To be able to further analyize the results some predifined plots are also provided as methods of a separate Plotter class:

from spark_mec_bp.plotting import Plotter

plotter = Plotter()

plotter.plot_original_spectrum(
    spectrum=result.original_spectrum,
    baseline=result.baseline,
    spectrum_intensity_column_index=config.spectrum.intensity_column_index
)

plotter.plot_saha_boltzmann_line_pairs(
    intensity_ratios=result.intensity_ratios,
    fitted_intensity_ratios=result.fitted_intensity_ratios
)

plotter.plot_baseline_corrected_spectrum_with_the_major_peaks(
    corrected_spectrum=result.corrected_spectrum,
    peak_indices=result.peak_indices,
    wlen=config.voigt_integration.prominence_window_length,
    xlim=[400, 410],
    ylim=[0, 2000],
)

plotter.plot_voigt_fit("Au I", result.first_species_integrals_data.fits)
plotter.plot_voigt_fit("Ag I", result.second_species_integrals_data.fits)

Querying data from NIST database

Fetching data

The software can also be used to fetch data directly from NIST. All three forms (atomic lines data, atomic levels data, ionization energies) can be fetched, although some limitations are still present compared to the capabilities of the online forms.

:warning: As the program uses the NIST database to query atomic data, spectrum parameter must conform with NIST query conventions. For more information see: https://physics.nist.gov/PhysRefData/ASD/lines_form.html

Fetching atomic lines data

Atomic lines data can be fetched using the AtomicLinesFetcher class:

from spark_mec_bp.nist import fetchers

atomic_lines_fetcher = fetchers.AtomicLinesFetcher()

atomic_lines_data = atomic_lines_fetcher.fetch(
    spectrum="Ag I", lower_wavelength=400, upper_wavelength=800
)

print(atomic_lines_data.data)

The fetch function expects the following parameters:

  • spectrum: name of spectrum to be fetched, conforming NIST conventions (str)
  • lower_wavelength: lower wavelength of spectrum (int)
  • upper_wavelength: upper wavelength of spectrum (int)

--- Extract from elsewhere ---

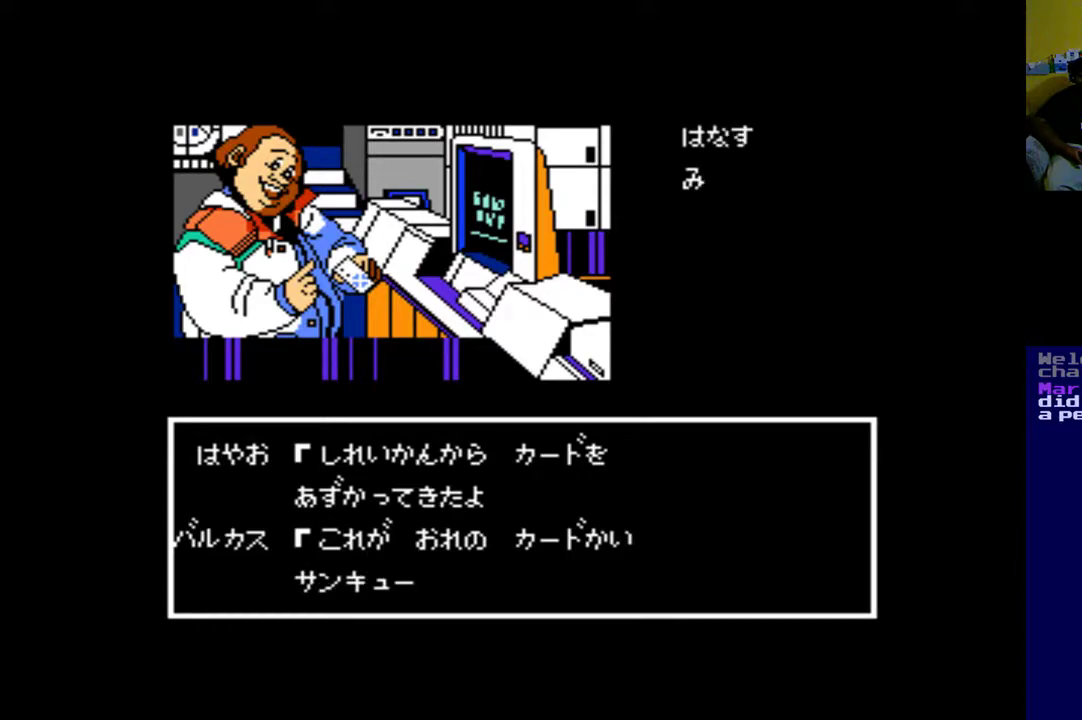
{"buttons": [], "left_stick": "center", "right_stick": "center", "events": [[17, "B", "down"], [150, "B", "up"]]}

For more information regarding the form details and output see NIST atomic lines form.

Example output (truncated):

obs_wl_air(nm) ritz_wl_air(nm) unc_ritz_wl obs-ritz wn(cm-1) Aki(s^-1) fik S(a.u.) log_gf Acc Ei(cm-1) Ek(cm-1) conf_i term_i J_i conf_k term_k J_k g_i g_k Type
"405.5476" "405.54750" "0.00003" "0.0001" "24651.06" "" "" "" "" "" "29552.05741" "54203.119" "4d10.5p" "2P*" "1/2" "4d10.6d" "2D" "3/2" 2 4
"408.343" "" "" "" "24482.3" "" "" "" "" "" "" "" "" "" "" "" "" "" "" ""
"421.0960" "421.09542" "0.00005" "0.0006" "23740.87" "" "" "" "" "" "30472.66516" "54213.564" "4d10.5p" "2P*" "3/2" "4d10.6d" "2D" "5/2" 4 6

Fetching atomic levels data

Atomic levels data can be fetched using the AtomicLevelsFetcher class:

from spark_mec_bp.nist import fetchers

atomic_levels_fetcher = fetchers.AtomicLevelsFetcher()

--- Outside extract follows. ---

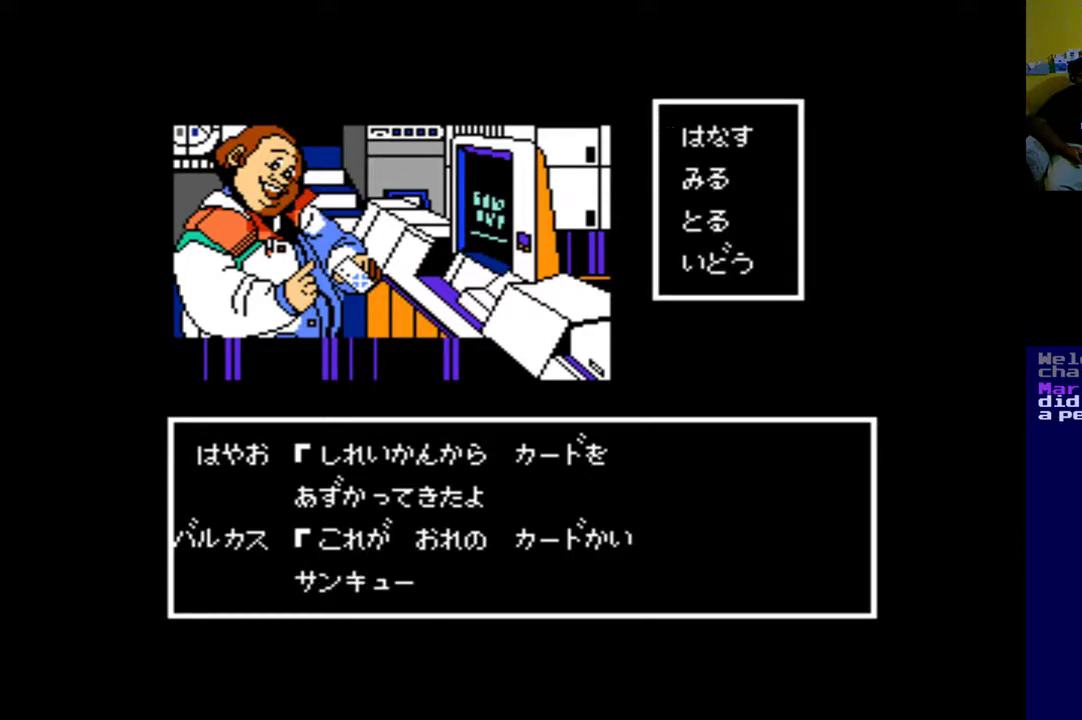
{"buttons": ["DPAD_DOWN"], "left_stick": "center", "right_stick": "center", "events": [[50, "DPAD_DOWN", "down"], [217, "DPAD_DOWN", "up"], [283, "DPAD_DOWN", "down"], [417, "DPAD_DOWN", "up"], [483, "DPAD_DOWN", "down"]]}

atomic_levels_data = atomic_levels_fetcher.fetch(
    "Ag I", temperature=2
)

print(atomic_levels_data.data)

The fetch function expects the following parameters:

  • spectrum: name of spectrum to be fetched, conforming NIST conventions (str)
  • temperature: temperature in eV to calculate partition function for (float)

For more information regarding the form details and output see NIST atomic levels form.

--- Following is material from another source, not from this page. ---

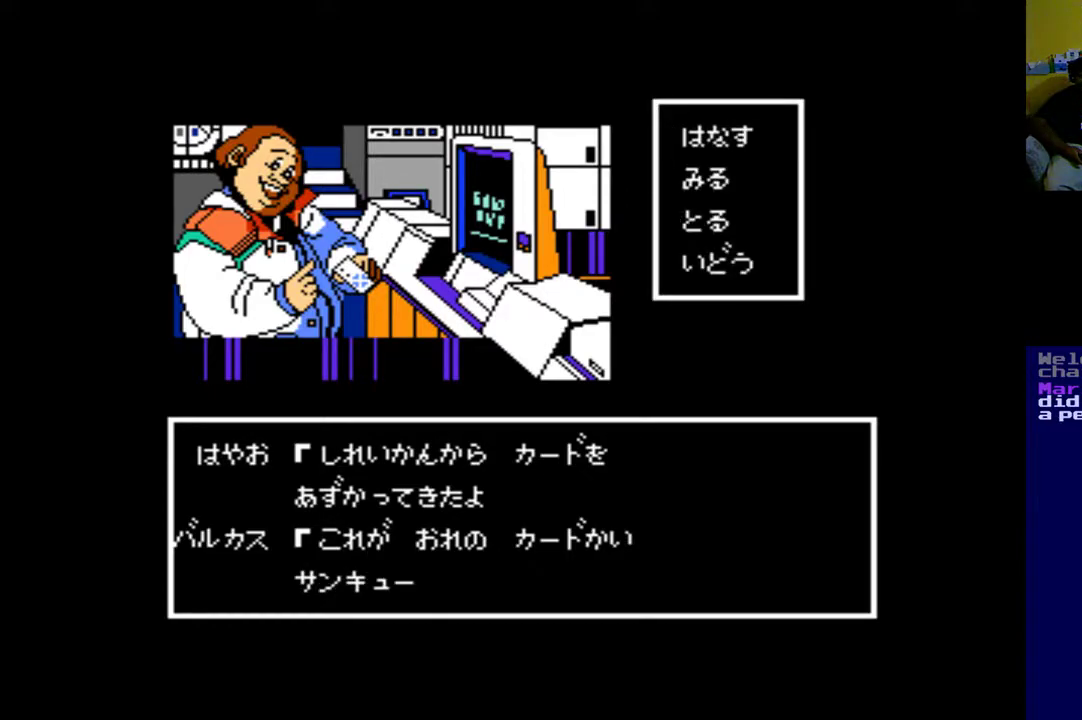
{"buttons": [], "left_stick": "center", "right_stick": "center", "events": [[83, "DPAD_DOWN", "up"], [183, "B", "down"], [317, "B", "up"]]}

Example output (truncated):

Configuration Term J g Prefix Level (cm-1) Suffix Uncertainty (cm-1)
"4d10.5s" "2S" "1/2" 2 "" "0.000000" "" ""
"4d10.5p" "2P*" "1/2" 2 "" "29552.05741" "" "0.00014"
"4d10.5p" "2P*" "3/2" 4 "" "30472.66516" "" "0.00022"
"4d9.5s2" "2D" "5/2" 6 "" "30242.298349" "" "0.000006"

Partition function for Te = 5 eV: Z = 117.92

Fetching ionization energies

The ionization energies form can also be fetched using the IonizationEnergiesFetcher class:

from spark_mec_bp.nist import fetchers

ionization_energy_fetcher = fetchers.IonizationEnergyFetcher()

ionization_energies_data = ionization_energy_fetcher.fetch(
    spectrum="Ag I"
)

print(ionization_energies_data.data)

The fetch function expects the following parameters:

  • spectrum: name of spectrum to be fetched, conforming NIST conventions (str)

For more information regarding the form details and output see NIST ionization energies form.

Example output (truncated):

At. num Sp. Name Ion Charge El. Name Isoel. Seq. Ground Shells (a) Ground Config. Ground Level Ionized Level Prefix Ionization Energy (1/cm) Suffix Uncertainty (1/cm)
"47" "Ag I" "0" "Silver" "Ag" "[Kr].4d10.5s" "4d10.5s" "2S<1/2>" "4d10 1S<0>" "" "61106.45" "" "0.20"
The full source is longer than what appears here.